Clang Analyzer false positives with relations between variables

I'm working my way through a full Clang Analyzer report of FreeBSD source code: http://scan.freebsd.your.org/freebsd-head/, fixing bugs in FreeBSD and reporting false positives.

First of all, someone at LLVM just shaved 1000 reports off the list since Sunday. Thanks!

There's a large group of false positives that fall in the same category where the analyzer doesn't sufficiently account for relations between variables. Here's an example from http://llvm.org/bugs/show_bug.cgi?id=13426:

int foo(int y, int z) {
    int x;
    if (y == z) {
        x = 0;
    } else {
        if (y != z) {
            x = 1;
        }
    }
    return x;
}

which warns that x may be uninitialized. Here's a more real-world example in FreeBSD: http://scan.freebsd.your.org/freebsd-head/usr.sbin.mtree/2012-09-30-amd64/report-KuXNHJ.html#EndPath

But according to the implementation of parsekey() (called at line 177) at http://svn.freebsd.org/base/head/usr.sbin/mtree/misc.c then "value" is always 1 when "type" is F_FLAGS and thus val is always initialized at line 178 and thus the reported situation can never occur.

My question is how hard this would be to implement, at least starting with the simple example? Where would the code go in the LLVM tree?

Kind regards,
Erik

I'm working my way through a full Clang Analyzer report of FreeBSD source code: http://scan.freebsd.your.org/freebsd-head/, fixing bugs in FreeBSD and reporting false positives.

First of all, someone at LLVM just shaved 1000 reports off the list since Sunday. Thanks!

There's a large group of false positives that fall in the same category where the analyzer doesn't sufficiently account for relations between variables. Here's an example from Invalid Bug ID

int foo(int y, int z) {
   int x;
   if (y == z) {
       x = 0;
   } else {
       if (y != z) {
           x = 1;
       }
   }
   return x;
}

which warns that x may be uninitialized. Here's a more real-world example in FreeBSD: http://scan.freebsd.your.org/freebsd-head/usr.sbin.mtree/2012-09-30-amd64/report-KuXNHJ.html#EndPath

But according to the implementation of parsekey() (called at line 177) at http://svn.freebsd.org/base/head/usr.sbin/mtree/misc.c then "value" is always 1 when "type" is F_FLAGS and thus val is always initialized at line 178 and thus the reported situation can never occur.

My question is how hard this would be to implement, at least starting with the simple example? Where would the code go in the LLVM tree?
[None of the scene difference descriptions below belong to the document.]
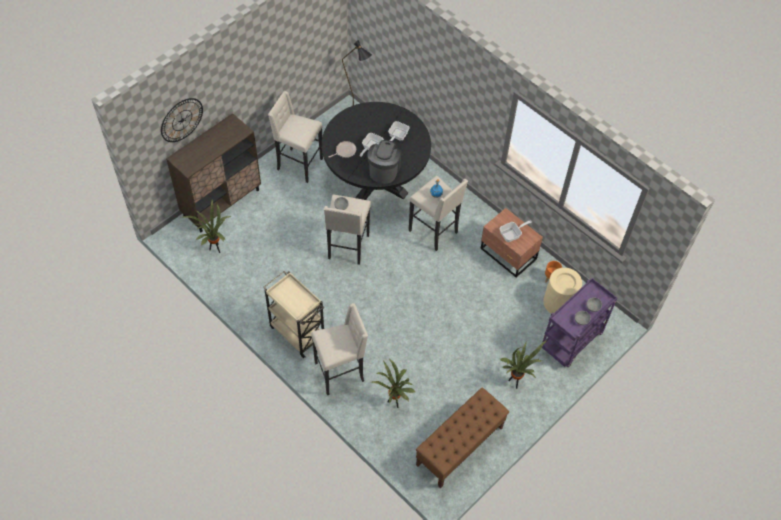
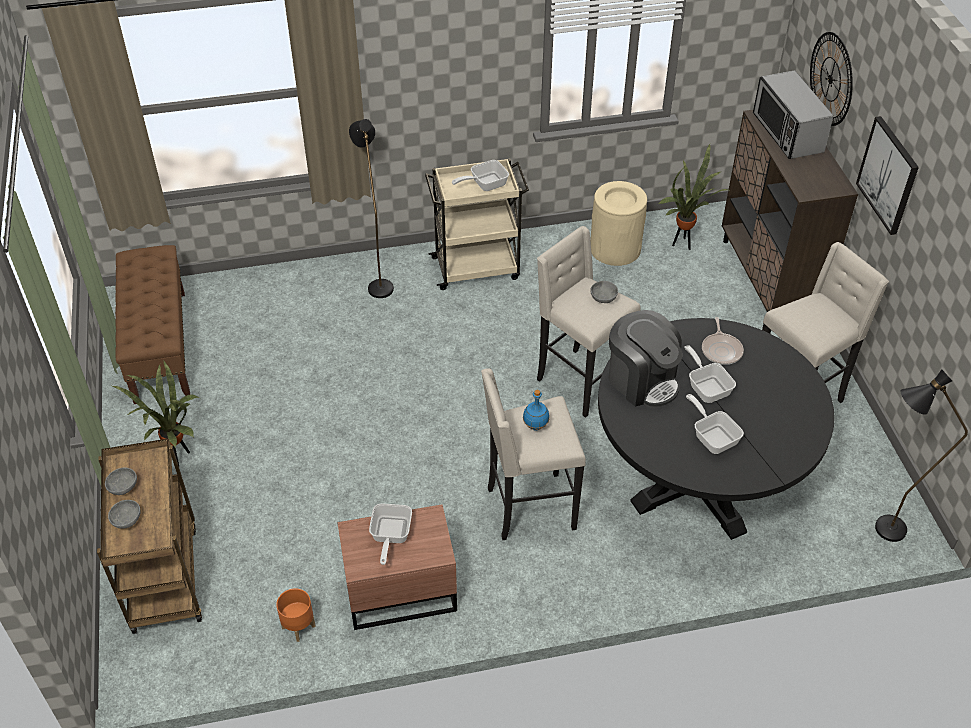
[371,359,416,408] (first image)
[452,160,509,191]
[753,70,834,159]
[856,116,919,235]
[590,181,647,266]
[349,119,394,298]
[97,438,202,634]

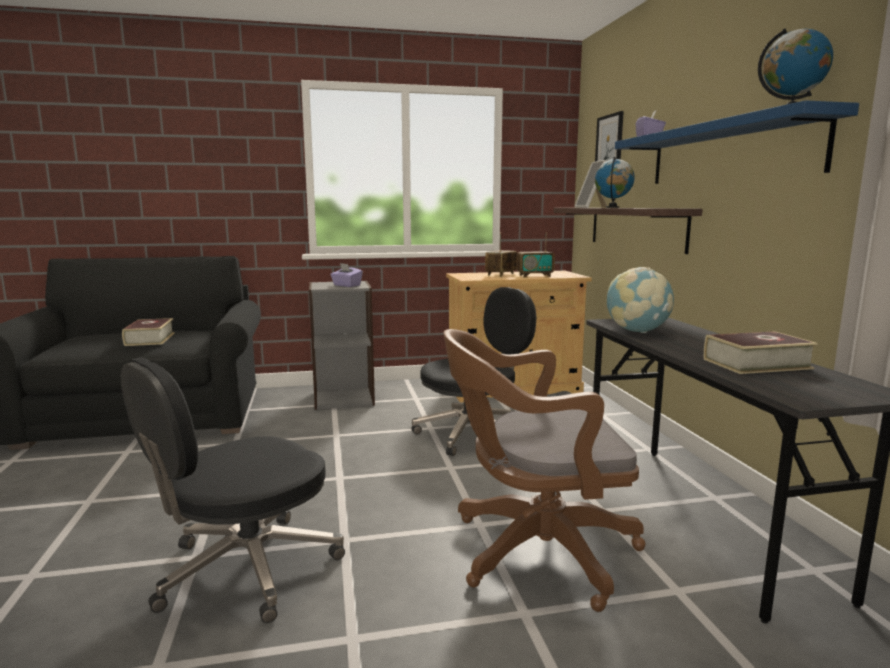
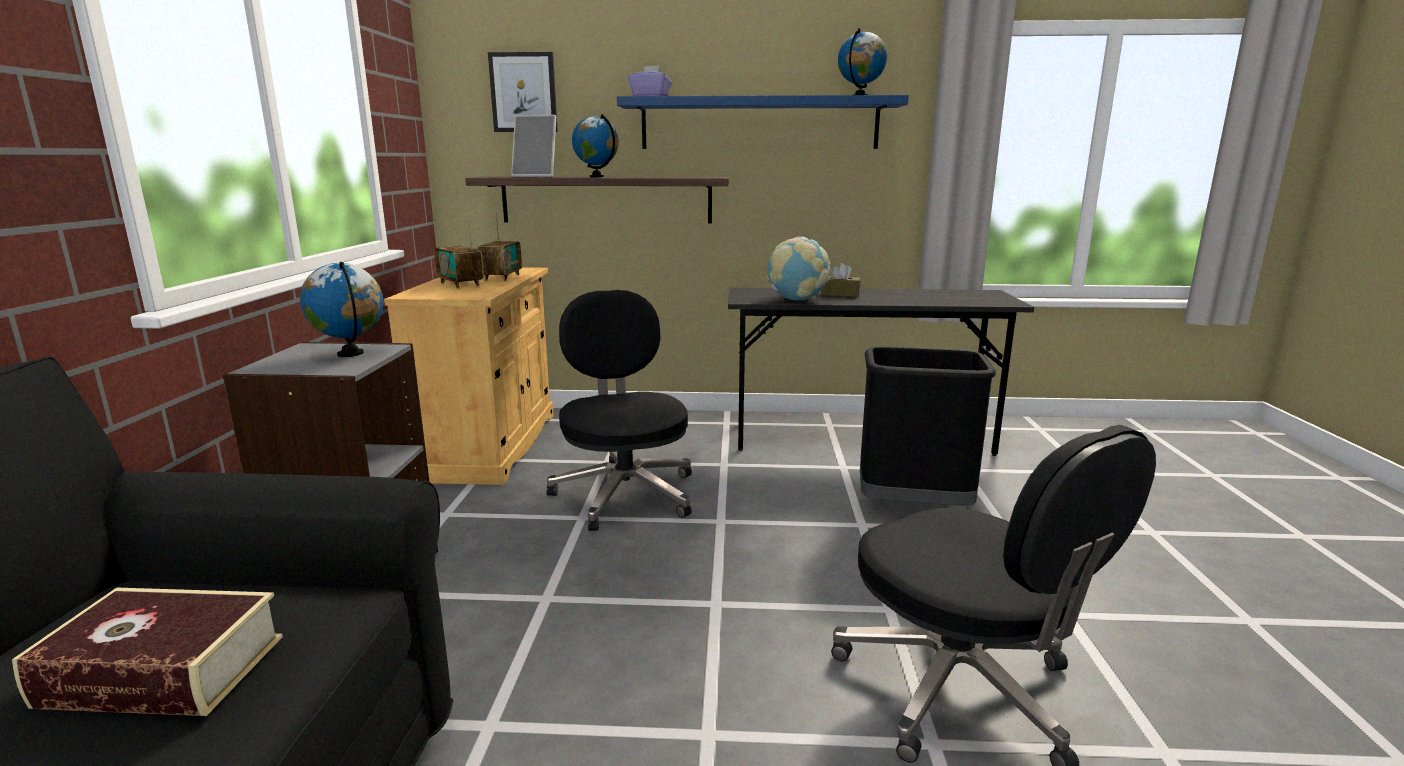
[704,331,818,374] (first image)
[821,263,860,297]
[300,262,383,357]
[860,347,996,506]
The first action toward fixing the simple example, would be to add alpha-remaning support to the analyzer's constraint manager. While performing symbolic execution of the program, we cannot record the fact that x == y, so even this simplified example will not work:

int foo(int y, int z, int *p) {
  int *x;
  if (y == z)
    x = 0;
  if (y == z)
    x = p;
  return *x; // False positive: null pointer dereference reported.
}

This would not guarantee that the second example will be solved. For example, it looks like the 'parsekey()' function is in a separate translation unit. The analyzer is not yet capable of reasoning across translation unit boundaries.
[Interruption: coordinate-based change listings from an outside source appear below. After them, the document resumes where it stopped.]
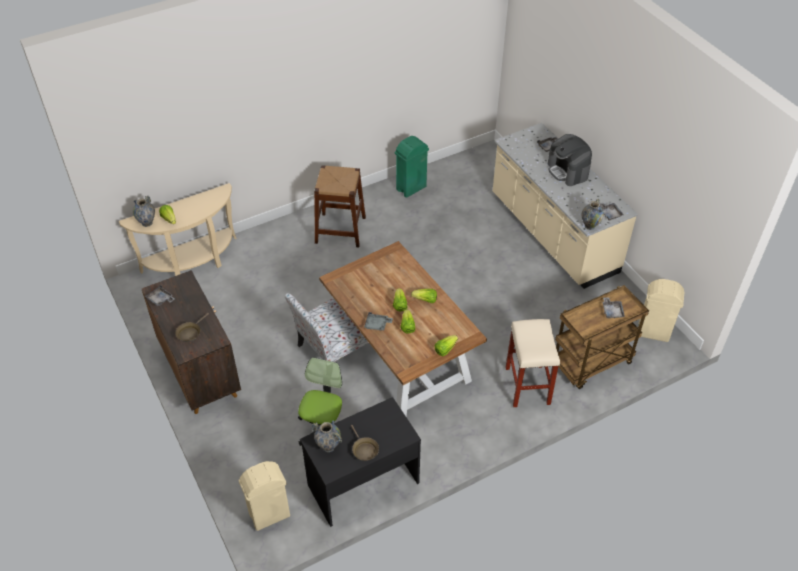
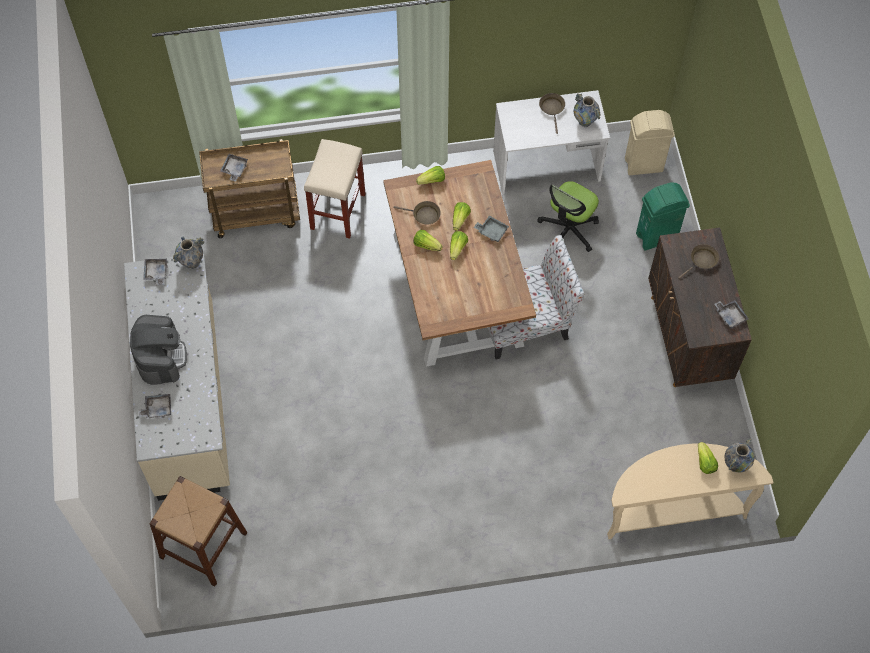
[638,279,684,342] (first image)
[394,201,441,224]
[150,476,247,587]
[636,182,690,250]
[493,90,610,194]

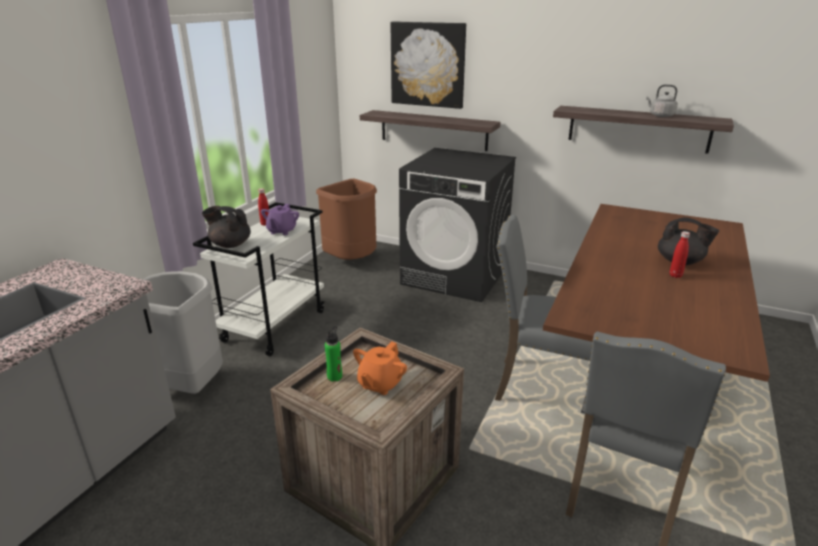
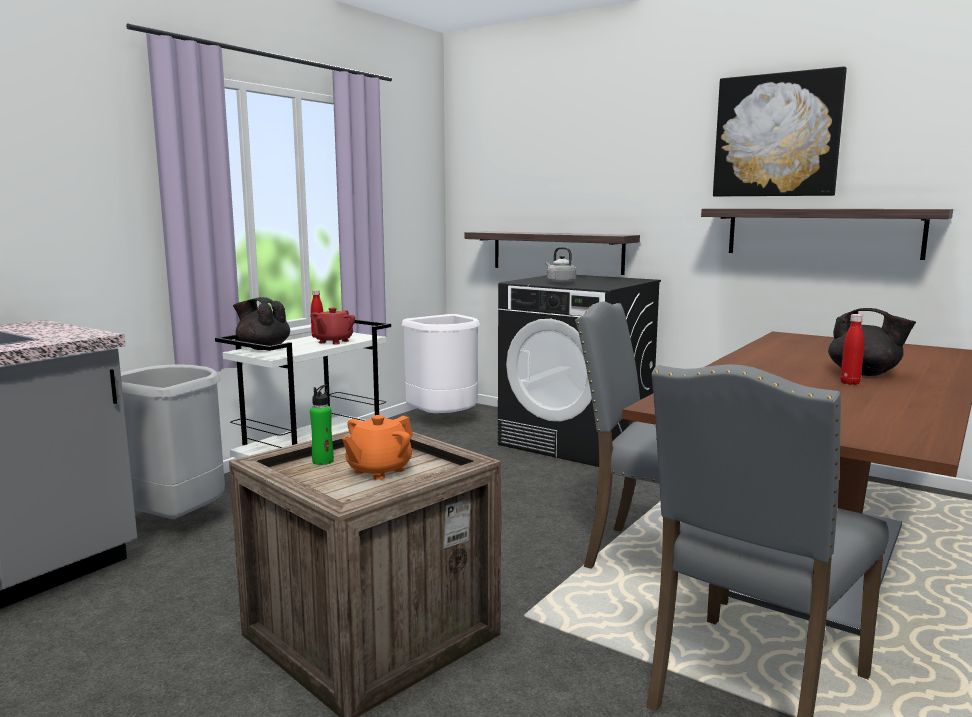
[713,66,847,196]
[546,247,576,285]
[310,308,355,345]
[402,314,480,413]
One could argue that the fact that parsekey's return values have the dependency has to be recorded by the programmer. Without a better mechanism, an assert could be helpful.

Cheers,
Anna.

The first action toward fixing the simple example, would be to add alpha-remaning support to the analyzer's constraint manager. While performing symbolic execution of the program, we cannot record the fact that x == y, so even this simplified example will not work:

int foo(int y, int z, int *p) {
int *x;
if (y == z)
   x = 0;
if (y == z)
   x = p;
return *x; // False positive: null pointer dereference reported.
}

Thanks for the explanation. It's a bit over my head to implement but nice to know what's going on.

This would not guarantee that the second example will be solved. For example, it looks like the 'parsekey()' function is in a separate translation unit. The analyzer is not yet capable of reasoning across translation unit boundaries.

One could argue that the fact that parsekey's return values have the dependency has to be recorded by the programmer. Without a better mechanism, an assert could be helpful.

I'll have a look at it again.

Erik